City Connects and its coalition of partners in schools and in the community definitely have a common vision for students, and our gathering today further demonstrates that we are all committed to ensuring that every student comes to school ready to learn and thrive.

For more information:

  • Read the full Education Sector report here [pdf]
  • Follow Education Sector on Twitter @EducationSector and read tweets related to shared accountability using hashtag #sharedacct 

City Connects Poster at APA Meeting

City Connects team member Michael Capawana, a Counseling Psychology graduate student in the Lynch School of Education, is presenting a poster at the upcoming annual meeting of the American Psychological Association this week. His poster, “School and Community Agency Collaboration on Student Health Needs,” was recognized as one of the top student-authored posters being presented in its division.

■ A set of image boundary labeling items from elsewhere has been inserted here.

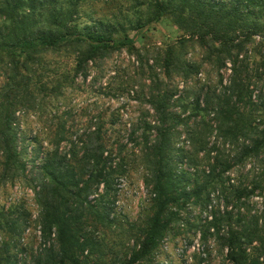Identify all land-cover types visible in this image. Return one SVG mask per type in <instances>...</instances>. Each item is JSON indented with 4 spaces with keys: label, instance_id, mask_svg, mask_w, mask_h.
Listing matches in <instances>:
<instances>
[{
    "label": "trees",
    "instance_id": "trees-1",
    "mask_svg": "<svg viewBox=\"0 0 264 264\" xmlns=\"http://www.w3.org/2000/svg\"><path fill=\"white\" fill-rule=\"evenodd\" d=\"M88 1L93 0H0V186L36 183L39 209L33 221L24 204L0 207V264H157L161 244L176 227L199 235L202 251L192 264H210L213 251L219 264H264L263 181L229 185L225 176L251 160L264 166V0H135V21L129 23L136 30L167 17L188 37L179 41V56L171 46L154 66L138 58L148 82L139 83V91L153 120L133 129L125 142L100 118L80 127L57 123L49 128L48 142L34 139L42 156L40 164L27 168L18 150L15 113L59 98L66 88L64 77L41 81L43 57L72 51L73 77L85 80L89 65L115 51L134 50L120 24L98 20L79 28L80 8ZM256 37L261 60L250 68L249 58L241 56ZM192 42L204 51L201 61L182 58ZM227 64V87H221V78L218 93L196 82L177 100L185 112L184 101L192 96L191 115L182 118L171 111L174 77L187 84L205 65L218 72ZM212 138L234 149L233 158ZM199 156L209 161L207 173L196 166ZM132 157L145 171L150 200L143 221L124 229L114 213L116 185ZM193 168L197 172L189 171ZM256 192L261 211L250 203ZM190 209L198 219L181 218ZM34 224L36 250L23 243Z\"/></svg>",
    "mask_w": 264,
    "mask_h": 264
},
{
    "label": "rangeland",
    "instance_id": "rangeland-1",
    "mask_svg": "<svg viewBox=\"0 0 264 264\" xmlns=\"http://www.w3.org/2000/svg\"><path fill=\"white\" fill-rule=\"evenodd\" d=\"M144 1V0H139ZM138 1V2H139ZM135 0H93L84 3L80 8L79 28L92 27L98 20H104L111 24H120L125 30V35L133 39V52L127 50L115 51L109 59L96 65H89L88 76L84 80L82 77L74 79L73 70L75 67V54L72 51L61 54H49L43 57L42 67L44 68L37 74L42 78V82H53L64 77L66 88L59 98H45L35 109H20L15 113V133L18 139V150L23 152L27 168L32 165L40 164L41 150L35 143V138L46 142L50 140L49 128L57 123H65L67 127L86 126L95 123L97 119L109 129L112 134L119 138V141L129 140L133 129L141 127L146 120L152 121V112L146 103V99L141 95L139 83L142 84L144 75H141L138 58H148V66H154L158 58L168 47H174L176 55H181L179 41L187 40L188 37L183 31L173 23L171 18H163L156 23L146 25L140 30L130 25L129 22L135 21L133 8ZM144 16L145 11L141 9ZM121 28L118 29L114 39L120 36ZM260 43L258 37L253 44L246 47L241 57H248L250 68H255L260 62L257 44ZM186 54L183 60L188 62L201 61L204 51L194 42L186 45ZM148 71L147 68L144 69ZM155 68V73H159ZM148 73L145 75L148 76ZM160 74V73H159ZM230 65L225 69L214 70L211 66H204V70L187 84L174 77L173 86L176 88V96L171 101V111L178 113L185 118L191 115L193 98L188 97L184 101L187 110L184 112L177 103L181 99L183 91L192 87L196 82L201 85L209 86L220 92L221 87H227L230 79ZM162 78V74L160 76ZM222 79L221 87L218 84ZM136 82V83H135ZM132 83V86H131ZM143 83H148L144 81ZM53 84L51 83L50 87ZM186 88V89H185ZM192 90V89H189ZM146 112L149 115H146ZM140 132L138 133V135ZM184 135L178 139V146H184ZM216 147L225 156L232 159L235 150L225 145L219 138L211 139ZM46 146V144H44ZM62 148H65L63 145ZM213 156V154L211 155ZM210 156V163L211 157ZM132 157L126 175L120 179L116 185V202L114 213L121 226L126 229L128 224L142 222L145 218V208L150 200V189L146 188L144 182L145 171L143 168L134 164L138 160ZM207 158L199 156L196 166L199 172L206 173L209 170ZM196 168L189 170L191 173L197 172ZM230 179L229 185H236L241 180L251 181L262 180L264 184V166L257 161H248L242 166H236L233 170L225 174ZM263 178V179H262ZM36 183L28 185L23 180L16 181L4 187L0 186V207L10 208L15 205L24 204L31 214V220L35 221L38 216V206L35 203ZM251 205L255 210H262V199L258 192L251 198ZM221 204V202L219 203ZM200 214L190 209L184 212L181 218L195 219ZM202 219L206 214L201 215ZM34 226L26 232L23 243L29 249L36 250L39 245L38 233ZM177 228V227H176ZM171 231L164 242L161 244L157 256V264H192L193 255L200 256L201 247L199 235H193L192 231L185 235L180 230ZM185 228L183 229V231ZM118 239V236H117ZM119 240V239H118ZM210 264H219V255L215 251L211 254Z\"/></svg>",
    "mask_w": 264,
    "mask_h": 264
}]
</instances>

The poster focuses on how City Connects addresses student health needs, in addition to academic, social/emotional, and family needs. Policymakers and educators agree that elementary and secondary schools can play a significant role in the promotion of healthy development in children. The evidence is clear that improving children’s health facilitates positive academic outcomes, while poor nutrition, inactivity, and chronic medical conditions have been linked to less successful academic performance. In children, physical illness is often concurrent with psychological and social problems such as anxiety, depression, and low self-esteem, which can lead to absenteeism and decreased academic achievement.

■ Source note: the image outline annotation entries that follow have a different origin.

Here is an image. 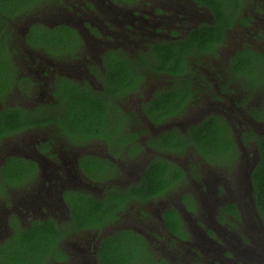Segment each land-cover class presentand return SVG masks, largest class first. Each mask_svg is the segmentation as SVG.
<instances>
[{
	"label": "flooded vegetation",
	"instance_id": "flooded-vegetation-1",
	"mask_svg": "<svg viewBox=\"0 0 264 264\" xmlns=\"http://www.w3.org/2000/svg\"><path fill=\"white\" fill-rule=\"evenodd\" d=\"M222 9L216 20L198 0H61L40 18L2 14L0 114L18 118L0 115V264H108V241H122L124 264H264L251 181L264 0ZM214 119L220 141L199 144ZM158 167L166 186L150 195L143 176Z\"/></svg>",
	"mask_w": 264,
	"mask_h": 264
},
{
	"label": "trees",
	"instance_id": "trees-1",
	"mask_svg": "<svg viewBox=\"0 0 264 264\" xmlns=\"http://www.w3.org/2000/svg\"><path fill=\"white\" fill-rule=\"evenodd\" d=\"M121 1H128V0H121ZM204 5H206L213 13L216 20H222L225 19L224 16V10L222 9L223 5H227L232 2L236 3V0H231L228 2V0H198ZM61 3V0H0V26L2 25V14L7 13L9 19H20L19 16H26L30 14L31 12H35L37 14V18H40L41 14L43 12H49V9L53 6H56ZM61 28L60 26L55 27V29ZM72 31V30H71ZM35 34L41 36H46L49 33V29L43 25L38 24L34 31ZM34 33H30L28 35L29 40L28 44H32L30 38L33 36ZM193 33H190L189 35H192ZM39 45H44L41 42ZM47 48V46L45 47ZM165 54L167 58H171L174 53L171 47H166L164 51L162 52ZM164 56V57H165ZM165 57V58H166ZM166 58V59H167ZM9 58L6 55V50L2 49L0 47V95L6 91L8 88V82L10 78H6V73L9 71L8 65ZM7 62V65H6ZM10 63V61H9ZM12 68V66H10ZM69 97L70 99H67L70 101L71 104H74L77 102V104L82 100V95L79 93V95H74V89L70 88L68 89ZM173 99V97H172ZM175 99V98H174ZM73 101V102H72ZM82 102V101H81ZM1 116L5 117L4 122H6L8 125L13 126L18 118L17 114L15 112H5L3 111ZM28 118V117H27ZM23 120H26L24 118ZM31 123V120H27V123H24V126H29ZM227 128L226 125L223 123V121H220L218 119L210 120L208 123H203L200 125L198 129H195L196 139L197 142L205 144L207 147L215 144L216 142L220 141L218 138V135L216 132L222 131V128ZM216 134V136H214ZM258 151H259V161L252 171L251 174V181L254 188V194H255V205L256 208L264 222V135L258 139ZM161 168L158 167L156 169L148 170L144 173L143 179L146 178L147 174L150 175V178L148 179V185L145 187L147 189V192L150 193V195L156 194L158 189L163 188L164 182L162 183V176H161ZM158 180L160 182L158 183ZM48 227L46 225L42 226H35V228H38L40 231L38 234L35 233L34 236L32 234L28 237V239H32L33 237H38L39 240L42 239L44 234H47ZM122 241H108L107 244L111 246V252L119 257H112L110 259V262L108 264H124V258L121 250L117 248L119 245H121Z\"/></svg>",
	"mask_w": 264,
	"mask_h": 264
},
{
	"label": "rangeland",
	"instance_id": "rangeland-1",
	"mask_svg": "<svg viewBox=\"0 0 264 264\" xmlns=\"http://www.w3.org/2000/svg\"><path fill=\"white\" fill-rule=\"evenodd\" d=\"M264 94V93H263Z\"/></svg>",
	"mask_w": 264,
	"mask_h": 264
}]
</instances>
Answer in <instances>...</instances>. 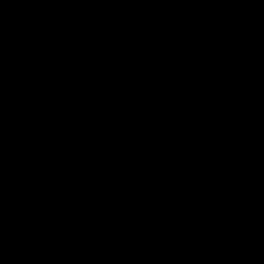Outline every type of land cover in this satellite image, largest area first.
Wrapping results in <instances>:
<instances>
[{
  "label": "water",
  "instance_id": "water-1",
  "mask_svg": "<svg viewBox=\"0 0 264 264\" xmlns=\"http://www.w3.org/2000/svg\"><path fill=\"white\" fill-rule=\"evenodd\" d=\"M0 264H264V0H0Z\"/></svg>",
  "mask_w": 264,
  "mask_h": 264
}]
</instances>
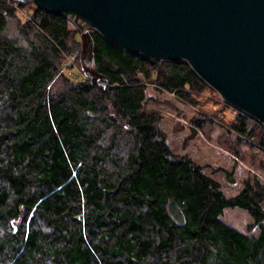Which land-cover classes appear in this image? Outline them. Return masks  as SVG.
Here are the masks:
<instances>
[{
    "label": "trees",
    "instance_id": "obj_1",
    "mask_svg": "<svg viewBox=\"0 0 264 264\" xmlns=\"http://www.w3.org/2000/svg\"><path fill=\"white\" fill-rule=\"evenodd\" d=\"M91 35L106 80L74 72L80 38L67 18L0 0V264H264V183L249 172L228 197L188 153H173L158 106L180 111L157 96L195 108L182 150L219 125L234 157L242 142L264 154V127L238 110L227 125L198 110L205 91L218 94L185 62ZM227 208L246 212L257 234L224 222L242 211Z\"/></svg>",
    "mask_w": 264,
    "mask_h": 264
},
{
    "label": "water",
    "instance_id": "obj_2",
    "mask_svg": "<svg viewBox=\"0 0 264 264\" xmlns=\"http://www.w3.org/2000/svg\"><path fill=\"white\" fill-rule=\"evenodd\" d=\"M68 18L79 64L106 80L91 31L127 53L185 62L223 102L264 127V0H18Z\"/></svg>",
    "mask_w": 264,
    "mask_h": 264
},
{
    "label": "rangeland",
    "instance_id": "obj_3",
    "mask_svg": "<svg viewBox=\"0 0 264 264\" xmlns=\"http://www.w3.org/2000/svg\"><path fill=\"white\" fill-rule=\"evenodd\" d=\"M26 13L27 11H22L23 18L28 17ZM69 25L74 28L72 23L69 22ZM76 71L82 73L81 69L77 67L74 72ZM148 92L149 94H155L152 86H149ZM157 97L162 102H170L181 113H177L174 109L167 106L166 104H161L158 106L162 115L161 127L167 134V144L170 150L175 154L188 153L197 163L203 167L207 174H210L213 178L220 181L221 190L226 196H233L241 189L242 180L249 172L257 175L261 182L264 183V172L258 166V162L264 161V154L258 152L256 149H252L245 142H242L240 144V158L234 157V155H232L231 152L227 150V145L221 139L226 133L225 129L219 125H217V127H215L210 132L209 136L207 135L204 137L201 132H198L197 136L190 141L188 148L186 150H182V142L184 138L189 135V121L195 114V108L188 104H184L173 94L168 92H164ZM200 98L202 100V105L199 107V109H197L201 111L217 113L218 116H220L217 123L227 125L230 121H233L238 114L235 108L226 104L218 95L215 96L209 91H205ZM148 106L154 107L155 105L153 103H149ZM176 123L183 125V129L175 131ZM230 140L234 142L236 140L235 136L230 135ZM221 141L223 142L222 144L220 143ZM254 154L257 156L255 158V164H253ZM231 171L234 178L232 183L226 180V172ZM227 209L230 211L242 210L239 208ZM221 219L227 224L247 233L248 235L257 234L258 230L255 226H253L250 231L247 230L248 226L252 225L253 222L248 214L243 210L227 212L226 214L222 215Z\"/></svg>",
    "mask_w": 264,
    "mask_h": 264
},
{
    "label": "bare ground",
    "instance_id": "obj_4",
    "mask_svg": "<svg viewBox=\"0 0 264 264\" xmlns=\"http://www.w3.org/2000/svg\"><path fill=\"white\" fill-rule=\"evenodd\" d=\"M68 19V18H67ZM68 21L70 22V20L68 19ZM70 23H72V22H70ZM80 50H81V48H80ZM94 50V49H93ZM80 53V52H79ZM96 61V60H95ZM98 69V68H97ZM100 73V72H99ZM101 74V73H100ZM85 76V75H84ZM86 77V76H85ZM87 78V77H86ZM98 80H102V79H98Z\"/></svg>",
    "mask_w": 264,
    "mask_h": 264
}]
</instances>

The task of addressing students’ health factors cannot and should not be accomplished by schools alone. Instead, efforts should include collaboration across schools, community agencies, youth development organizations, and institutions such as universities and hospitals. The communities in which schools are embedded, particularly urban environments, possess services and enrichment opportunities that have the potential to address student risk, increase resiliency, and ultimately improve academic outcomes. The collaborative role of community agencies in delivering health-based services to students is essential.

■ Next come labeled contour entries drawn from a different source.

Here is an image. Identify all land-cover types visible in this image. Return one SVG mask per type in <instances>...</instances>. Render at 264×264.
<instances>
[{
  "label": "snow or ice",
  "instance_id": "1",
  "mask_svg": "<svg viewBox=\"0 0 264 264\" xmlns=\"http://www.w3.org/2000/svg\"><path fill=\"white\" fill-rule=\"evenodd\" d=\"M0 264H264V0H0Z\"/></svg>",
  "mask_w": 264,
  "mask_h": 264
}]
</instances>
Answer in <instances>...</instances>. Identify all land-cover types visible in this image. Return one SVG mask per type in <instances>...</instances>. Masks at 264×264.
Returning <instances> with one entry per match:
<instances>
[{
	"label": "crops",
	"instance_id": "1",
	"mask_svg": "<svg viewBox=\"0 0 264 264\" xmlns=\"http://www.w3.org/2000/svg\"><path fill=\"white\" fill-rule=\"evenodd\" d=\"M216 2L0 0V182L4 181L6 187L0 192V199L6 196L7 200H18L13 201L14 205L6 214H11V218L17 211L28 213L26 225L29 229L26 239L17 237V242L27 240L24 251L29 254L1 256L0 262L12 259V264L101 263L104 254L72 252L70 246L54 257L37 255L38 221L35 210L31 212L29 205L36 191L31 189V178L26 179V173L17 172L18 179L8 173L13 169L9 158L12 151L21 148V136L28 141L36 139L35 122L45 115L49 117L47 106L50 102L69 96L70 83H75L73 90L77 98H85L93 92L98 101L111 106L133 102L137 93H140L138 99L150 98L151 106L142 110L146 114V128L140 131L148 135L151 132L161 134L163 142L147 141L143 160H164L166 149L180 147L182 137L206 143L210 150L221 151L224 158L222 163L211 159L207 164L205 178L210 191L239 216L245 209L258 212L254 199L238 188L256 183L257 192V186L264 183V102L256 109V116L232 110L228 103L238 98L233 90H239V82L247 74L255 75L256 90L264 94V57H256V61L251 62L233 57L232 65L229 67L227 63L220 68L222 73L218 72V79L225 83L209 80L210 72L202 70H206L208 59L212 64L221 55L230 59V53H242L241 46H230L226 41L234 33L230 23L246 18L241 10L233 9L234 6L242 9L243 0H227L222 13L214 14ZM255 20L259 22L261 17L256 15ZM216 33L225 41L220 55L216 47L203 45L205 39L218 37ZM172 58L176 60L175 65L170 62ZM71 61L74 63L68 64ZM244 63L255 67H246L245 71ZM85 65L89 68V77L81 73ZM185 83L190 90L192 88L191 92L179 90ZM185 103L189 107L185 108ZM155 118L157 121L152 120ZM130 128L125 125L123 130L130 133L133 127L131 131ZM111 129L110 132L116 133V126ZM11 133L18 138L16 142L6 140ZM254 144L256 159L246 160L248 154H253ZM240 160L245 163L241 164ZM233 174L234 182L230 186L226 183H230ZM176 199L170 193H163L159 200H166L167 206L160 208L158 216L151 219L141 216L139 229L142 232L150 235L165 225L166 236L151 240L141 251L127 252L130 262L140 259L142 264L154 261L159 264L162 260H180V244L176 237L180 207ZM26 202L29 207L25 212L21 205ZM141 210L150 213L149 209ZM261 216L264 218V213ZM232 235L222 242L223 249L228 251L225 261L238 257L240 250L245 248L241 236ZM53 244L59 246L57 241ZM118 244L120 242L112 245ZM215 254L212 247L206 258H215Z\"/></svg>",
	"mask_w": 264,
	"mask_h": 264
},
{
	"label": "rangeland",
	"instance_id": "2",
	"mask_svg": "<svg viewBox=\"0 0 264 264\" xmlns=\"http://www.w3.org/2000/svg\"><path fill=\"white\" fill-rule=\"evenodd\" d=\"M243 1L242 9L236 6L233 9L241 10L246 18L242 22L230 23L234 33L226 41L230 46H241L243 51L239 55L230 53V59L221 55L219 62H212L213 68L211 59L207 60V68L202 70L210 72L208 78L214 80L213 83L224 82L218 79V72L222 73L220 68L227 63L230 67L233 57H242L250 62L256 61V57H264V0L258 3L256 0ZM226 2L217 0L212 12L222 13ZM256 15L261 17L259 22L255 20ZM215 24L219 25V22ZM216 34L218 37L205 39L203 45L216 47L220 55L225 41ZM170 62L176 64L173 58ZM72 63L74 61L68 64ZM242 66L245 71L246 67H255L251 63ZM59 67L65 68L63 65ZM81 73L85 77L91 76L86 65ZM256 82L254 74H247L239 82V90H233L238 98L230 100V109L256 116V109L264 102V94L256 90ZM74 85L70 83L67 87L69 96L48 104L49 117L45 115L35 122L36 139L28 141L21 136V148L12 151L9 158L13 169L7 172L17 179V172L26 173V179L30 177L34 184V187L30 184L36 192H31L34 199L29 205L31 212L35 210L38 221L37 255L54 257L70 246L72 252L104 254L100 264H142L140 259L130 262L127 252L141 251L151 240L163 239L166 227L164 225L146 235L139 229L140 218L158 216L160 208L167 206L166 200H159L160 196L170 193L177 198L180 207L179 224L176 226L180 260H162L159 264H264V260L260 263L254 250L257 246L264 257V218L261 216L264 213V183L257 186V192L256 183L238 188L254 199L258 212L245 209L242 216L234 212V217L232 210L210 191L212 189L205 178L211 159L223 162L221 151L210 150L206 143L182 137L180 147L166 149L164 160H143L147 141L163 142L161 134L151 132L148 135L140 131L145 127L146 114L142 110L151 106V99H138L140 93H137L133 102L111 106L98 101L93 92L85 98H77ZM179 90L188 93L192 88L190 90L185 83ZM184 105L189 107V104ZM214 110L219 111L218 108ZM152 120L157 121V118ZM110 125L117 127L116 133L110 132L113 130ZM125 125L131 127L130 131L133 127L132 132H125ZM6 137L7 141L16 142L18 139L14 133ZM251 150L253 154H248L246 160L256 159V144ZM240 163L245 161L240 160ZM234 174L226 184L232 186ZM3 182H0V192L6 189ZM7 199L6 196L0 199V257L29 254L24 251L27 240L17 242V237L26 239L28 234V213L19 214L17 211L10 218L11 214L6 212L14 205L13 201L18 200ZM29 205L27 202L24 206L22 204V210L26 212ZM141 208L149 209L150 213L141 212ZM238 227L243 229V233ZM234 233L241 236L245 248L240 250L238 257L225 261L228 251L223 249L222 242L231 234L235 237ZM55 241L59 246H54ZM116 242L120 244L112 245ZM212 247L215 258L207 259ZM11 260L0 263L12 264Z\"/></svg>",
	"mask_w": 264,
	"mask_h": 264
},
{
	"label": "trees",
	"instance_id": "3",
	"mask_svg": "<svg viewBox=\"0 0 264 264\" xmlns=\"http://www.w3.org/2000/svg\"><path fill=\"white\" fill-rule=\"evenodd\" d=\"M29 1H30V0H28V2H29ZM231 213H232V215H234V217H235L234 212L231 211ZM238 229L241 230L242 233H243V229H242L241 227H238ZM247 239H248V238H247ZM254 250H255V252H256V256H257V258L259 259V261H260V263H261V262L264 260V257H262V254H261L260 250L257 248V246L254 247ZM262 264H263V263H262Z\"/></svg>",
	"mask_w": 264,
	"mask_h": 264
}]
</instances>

Michael’s study describes the health needs impacting a population of urban students; participants were 3,709 students in grades K-5, enrolled in 11 Boston elementary schools in City Connects. Within this population:

  • 57% of all students had at least one general need, with most students having more than one
  • 16% of all students were recognized as having 725 health needs
  • Each student had an average of 1.3 health concerns, with some children having multiple
  • The most prevalent needs identified included visual impairment, weight/nutritional issues (primarily obesity), asthma, allergies, hearing impairment, speech difficulties, hygiene, and sleep problems

City Connects is succeeding at addressing various health needs for many students to improve overall thriving. However, with the burgeoning prevalence of medical problems facing children, the responsibility of caring for kids extends to the community. Efforts should include collaboration across schools, community agencies, youth development organizations, and institutions such as universities and hospitals to facilitate access to existing resources available in the community for children and families, and foster the healthy development of all students.

Co-authors of this paper include Mary E. Walsh, PhD, Kathleen Flanagan, PhD, and Norman C. Hursh, ScD, CRC, CVE.